Monday, December 20, 2010

DUH: Best Buy Sticks Head In The Sand By Thinking Consumers Aren't Aware Of Competitor Pricing; Decimates Sales, Stock

Here's a major news flash: Big box stores win the game by using their monopoly might to price themselves competitively against online retailers. Tell that to Best Buy, which decided that despite a walloped economy, its regal brand name will prevail.

Altogether now: DUH!

The Wall Street Journal reports that as a result of its arrogant pricing strategy, U.S. sales at stores, call centers and websites dropped 5% from a year ago, while the nation's largest electronics dealer's stock tumbled 18%. What's obvious to savvy consumers, as The New York Times quotes an analyst, is that the consumer electronics market is ”dramatically shifting away from stores and toward online."

Analysts note that Best Buy "misfired this holiday season by deciding not to compete more aggressively against competitors Wal-Mart and Amazon in favor of preserving profits." Best Buy estimates its inventory levels swelled 8% over the prior year.

Adding stupidity to naivety, Best Buy's CFO says the chain refuses to discount during the remaining holiday season, because, "The items on hand are of good quality." Uh, as are those at Amazon and everywhere else, sir. Does Best Buy think consumers are that daft?

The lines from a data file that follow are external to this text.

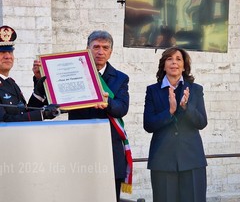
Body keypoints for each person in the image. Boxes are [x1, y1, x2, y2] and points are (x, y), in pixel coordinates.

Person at [31, 30, 132, 202]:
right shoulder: (71, 72)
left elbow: (122, 109)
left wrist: (108, 104)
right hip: (80, 144)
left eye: (105, 48)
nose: (100, 52)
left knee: (110, 195)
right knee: (80, 194)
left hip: (109, 146)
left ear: (111, 52)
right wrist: (41, 80)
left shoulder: (121, 78)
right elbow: (48, 106)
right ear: (87, 49)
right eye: (96, 47)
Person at [143, 47, 208, 202]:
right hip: (162, 160)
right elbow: (148, 125)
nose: (174, 62)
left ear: (184, 66)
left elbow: (202, 122)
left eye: (179, 59)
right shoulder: (152, 91)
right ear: (163, 65)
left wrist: (186, 108)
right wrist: (170, 112)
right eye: (169, 59)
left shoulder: (195, 89)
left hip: (192, 159)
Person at [0, 25, 59, 122]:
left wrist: (39, 84)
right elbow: (4, 120)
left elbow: (26, 112)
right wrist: (42, 114)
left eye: (10, 52)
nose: (8, 56)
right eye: (2, 53)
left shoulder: (10, 83)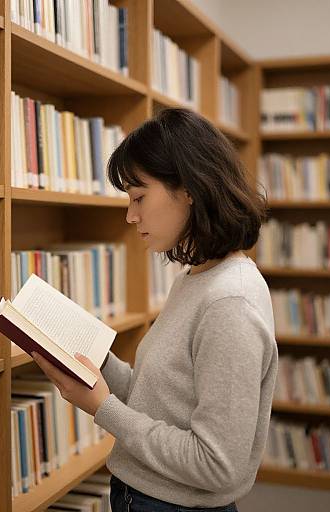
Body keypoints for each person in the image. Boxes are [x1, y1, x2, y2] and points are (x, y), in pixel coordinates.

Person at [31, 108, 278, 512]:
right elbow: (162, 401)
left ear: (189, 189)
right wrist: (94, 359)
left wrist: (101, 407)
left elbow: (218, 465)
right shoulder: (195, 279)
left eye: (139, 197)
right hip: (144, 496)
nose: (131, 215)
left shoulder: (229, 301)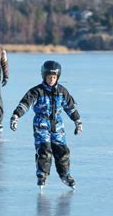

Apparently, so. The company blames lackluster sales not on non-competitive prices, but instead on lack of demand for staple items like HDTVs, notebook computers and videogames. The company also blames its woes on slow consumer adoption of pricy new technologies such as 3-D and Internet-enabled televisions—gimmicks, in my book, that have little lasting future.

Say so long, Best Buy! If you don't get the big picture—competitive pricing—soon you'll be joining the ranks of Blockbuster as a retail memory.